Thursday, November 19, 2009

Reality...And My 100th Post

I can tell that Garth Lee is starting to worry about how his life is going to change when Gavin comes. We talk about it some, but not in too big a way that would make him stress about it, so I don't really know where he is getting it, but the fact is, he is a very observant and astute child and he may just be realizing it on his own. Last night he started crying in bed because he is going to "miss" me when baby Gavin "comes out". He was comforted when I told him that nothing was going to change about how much we love him, that we are just going to add more love to our family when he comes and that we are going to try very hard to keep our routines in place and add Gavin to them instead of letting him dictate new ones (ok, ok, you can stop laughing now...seriously).

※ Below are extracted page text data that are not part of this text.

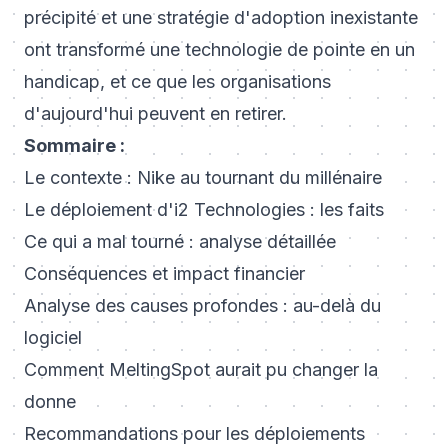
précipité et une stratégie d'adoption inexistante
ont transformé une technologie de pointe en un
handicap, et ce que les organisations
d'aujourd'hui peuvent en retirer.
Sommaire :
Le contexte : Nike au tournant du millénaire
Le déploiement d'i2 Technologies : les faits
Ce qui a mal tourné : analyse détaillée
Conséquences et impact financier
Analyse des causes profondes : au-delà du
logiciel
Comment MeltingSpot aurait pu changer la
donne
Recommandations pour les déploiements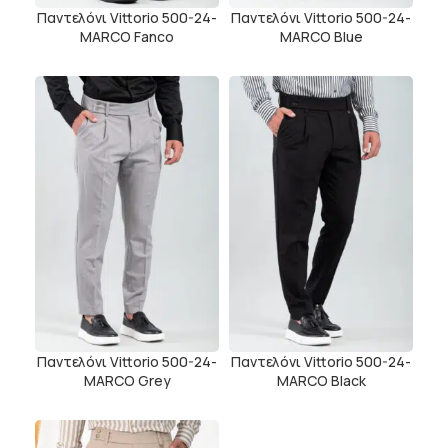
Παντελόνι Vittorio 500-24-
Παντελόνι Vittorio 500-24-
MARCO Fanco
MARCO Blue
Παντελόνι Vittorio 500-24-
Παντελόνι Vittorio 500-24-
MARCO Grey
MARCO Black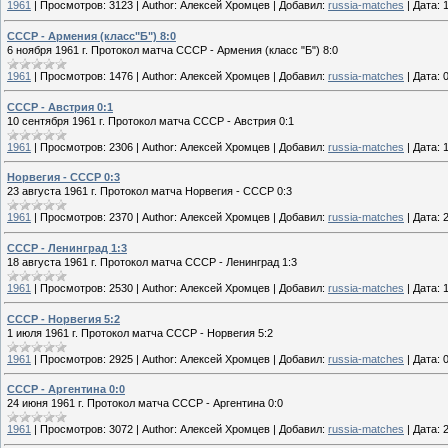
1961
|
Просмотров:
3123
|
Author:
Алексей Хромцев
|
Добавил:
russia-matches
|
Дата:
СССР - Армения (класс"Б") 8:0
6 ноября 1961 г. Протокол матча СССР - Армения (класс "Б") 8:0
1961
|
Просмотров:
1476
|
Author:
Алексей Хромцев
|
Добавил:
russia-matches
|
Дата:
СССР - Австрия 0:1
10 сентября 1961 г. Протокол матча СССР - Австрия 0:1
1961
|
Просмотров:
2306
|
Author:
Алексей Хромцев
|
Добавил:
russia-matches
|
Дата:
Норвегия - СССР 0:3
23 августа 1961 г. Протокол матча Норвегия - СССР 0:3
1961
|
Просмотров:
2370
|
Author:
Алексей Хромцев
|
Добавил:
russia-matches
|
Дата:
СССР - Ленинград 1:3
18 августа 1961 г. Протокол матча СССР - Ленинград 1:3
1961
|
Просмотров:
2530
|
Author:
Алексей Хромцев
|
Добавил:
russia-matches
|
Дата:
СССР - Норвегия 5:2
1 июля 1961 г. Протокол матча СССР - Норвегия 5:2
1961
|
Просмотров:
2925
|
Author:
Алексей Хромцев
|
Добавил:
russia-matches
|
Дата:
СССР - Аргентина 0:0
24 июня 1961 г. Протокол матча СССР - Аргентина 0:0
1961
|
Просмотров:
3072
|
Author:
Алексей Хромцев
|
Добавил:
russia-matches
|
Дата: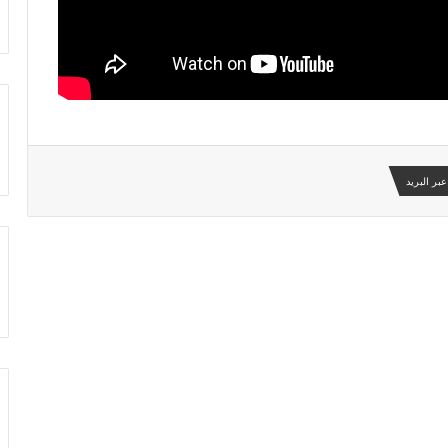
بر البريد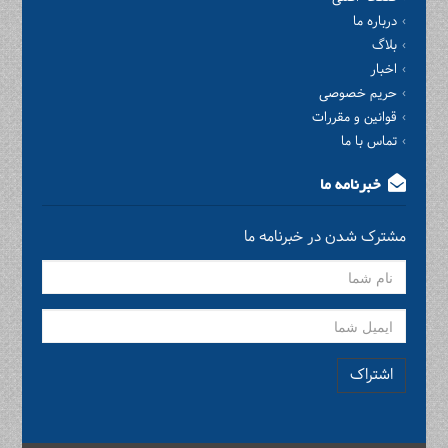
درباره ما
بلاگ
اخبار
حریم خصوصی
قوانین و مقررات
تماس با ما
خبرنامه ما
مشترک شدن در خبرنامه ما
اشتراک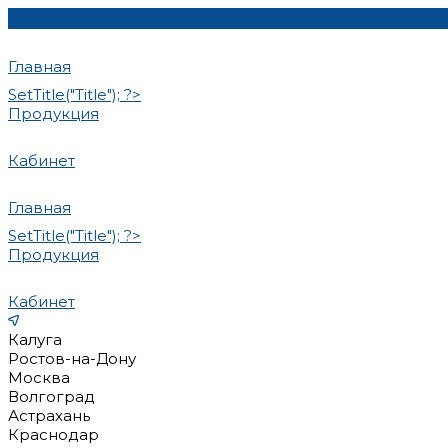
Главная
SetTitle("Title"); ?>
Продукция
Кабинет
Главная
SetTitle("Title"); ?>
Продукция
Кабинет
Калуга
Ростов-на-Дону
Москва
Волгоград
Астрахань
Краснодар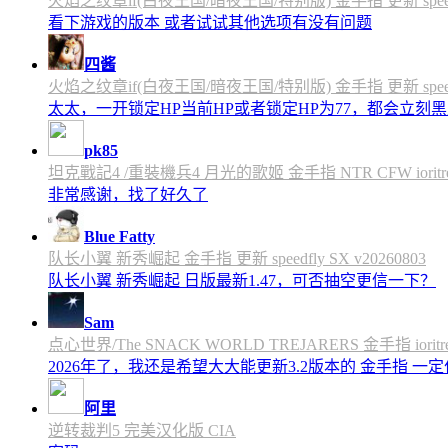
火焰之纹章if(白夜王国/暗夜王国/特别版) 金手指 更新 speedfly
看下游戏的版本 或者试试其他选项有没有问题
四酱
火焰之纹章if(白夜王国/暗夜王国/特别版) 金手指 更新 speedfly
太太，一开锁定HP当前HP或者锁定HP为77，都会立刻黑屏
pk85
坦克戰記4 /重裝機兵4 月光的歌姬 金手指 NTR CFW ioritree 
非常感谢，找了好久了
Blue Fatty
队长小翼 新秀崛起 金手指 更新 speedfly SX v20260803
队长小翼 新秀崛起 日版最新1.47，可否抽空更信一下？
Sam
点心世界/The SNACK WORLD TREJARERS 金手指 ioritree
2026年了，我还是希望大大能更新3.2版本的 金手指 一
阿里
逆转裁判5 完美汉化版 CIA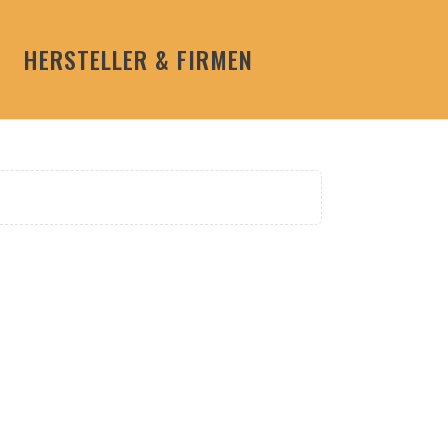
HERSTELLER & FIRMEN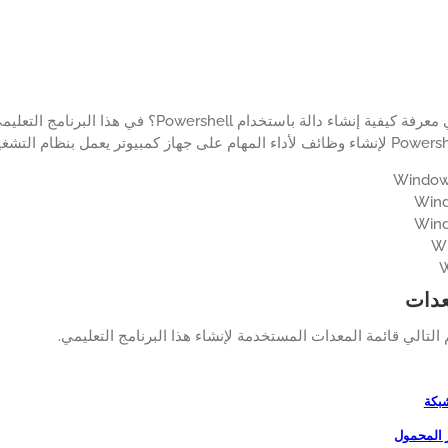
هل ترغب في معرفة كيفية إنشاء دالة باستخدام shell
عدات
لتالي قائمة المعدات المستخدمة لإنشاء هذا البرنامج التعليمي.
شبكة
ر المحمول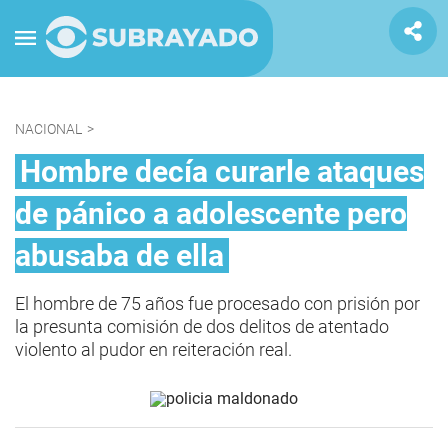
NACIONAL
>
Hombre decía curarle ataques
de pánico a adolescente pero
abusaba de ella
El hombre de 75 años fue procesado con prisión por
la presunta comisión de dos delitos de atentado
violento al pudor en reiteración real.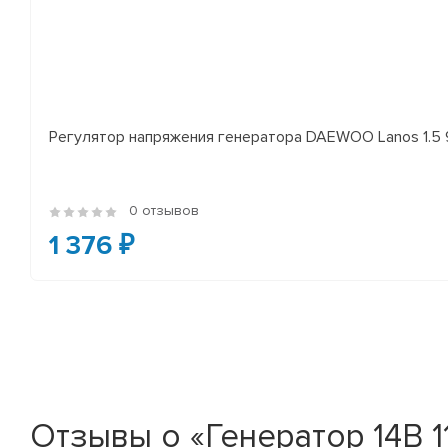
Регулятор напряжения генератора DAEWOO Lanos 1.5 97-
0 отзывов
1 376 ₽
Отзывы о «Генератор 14В 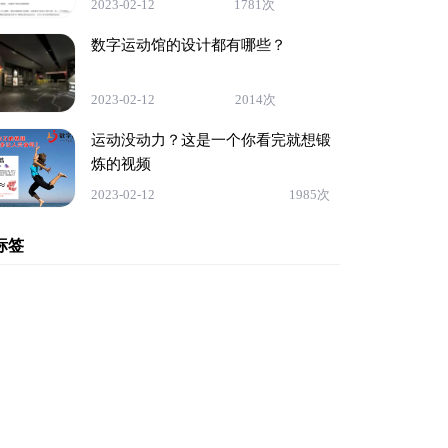
2023-02-12
1781次
数字运动馆的设计都有哪些？
2023-02-12
2014次
运动没动力？这是一个你看完就想锻
炼的视频
2023-02-12
1985次
标签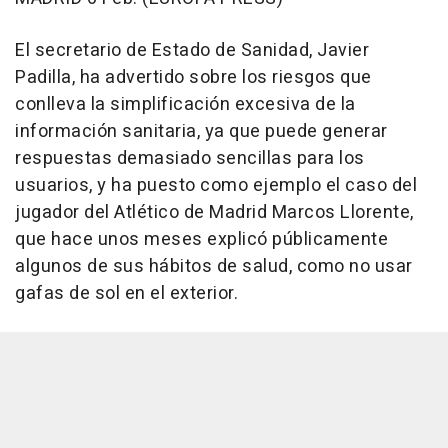
El secretario de Estado de Sanidad, Javier
Padilla, ha advertido sobre los riesgos que
conlleva la simplificación excesiva de la
información sanitaria, ya que puede generar
respuestas demasiado sencillas para los
usuarios, y ha puesto como ejemplo el caso del
jugador del Atlético de Madrid Marcos Llorente,
que hace unos meses explicó públicamente
algunos de sus hábitos de salud, como no usar
gafas de sol en el exterior.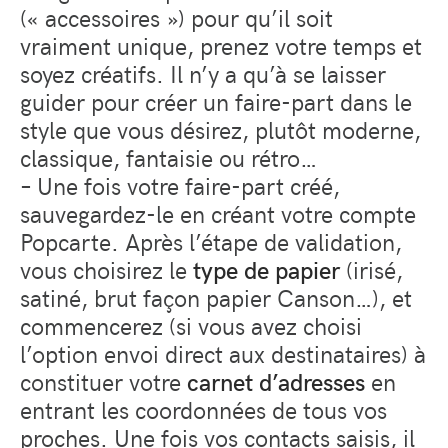
(« accessoires ») pour qu’il soit
vraiment unique, prenez votre temps et
soyez créatifs. Il n’y a qu’à se laisser
guider pour créer un faire-part dans le
style que vous désirez, plutôt moderne,
classique, fantaisie ou rétro…
– Une fois votre faire-part créé,
sauvegardez-le en créant votre compte
Popcarte. Après l’étape de validation,
vous choisirez le
type de papier
(irisé,
satiné, brut façon papier Canson…), et
commencerez (si vous avez choisi
l’option envoi direct aux destinataires) à
constituer votre
carnet d’adresses
en
entrant les coordonnées de tous vos
proches. Une fois vos contacts saisis, il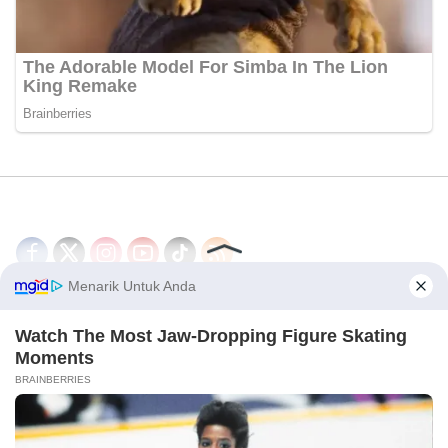
Disclaimer
Redaksi
Tentang Kami
PEDOMAN MEDIA SIBER
© 2026 - CakrawalaNews.co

He is oddly very happy to point out that baby Gavin's room is in the "down-down" stairs and his is next to us. He was really upset when I told him that Gavin would be in Mommy and Daddy's room for a while before we banished him to the "down-down" stairs nursery. I told him that he would still be allowed to get into our bed when he wakes up in the morning and that baby Gavin would be in a little crib beside our bed. He cheered up and told me he was so happy that I told him all of that because he was very worried and now he feels better. Although he is very excited about having a little brother, I think in his little mind he thinks he is going to be somehow completely sacrificed for the baby.

I am not delusional (usually) and I do realize that our world is about to change in a big way, but I do want to do my best to make sure that my first son never feels like he is playing second fiddle to his sibling(s) and vice versa.

The last thing he said before finally going to sleep was "Mommy, I think after this one 'we' are done".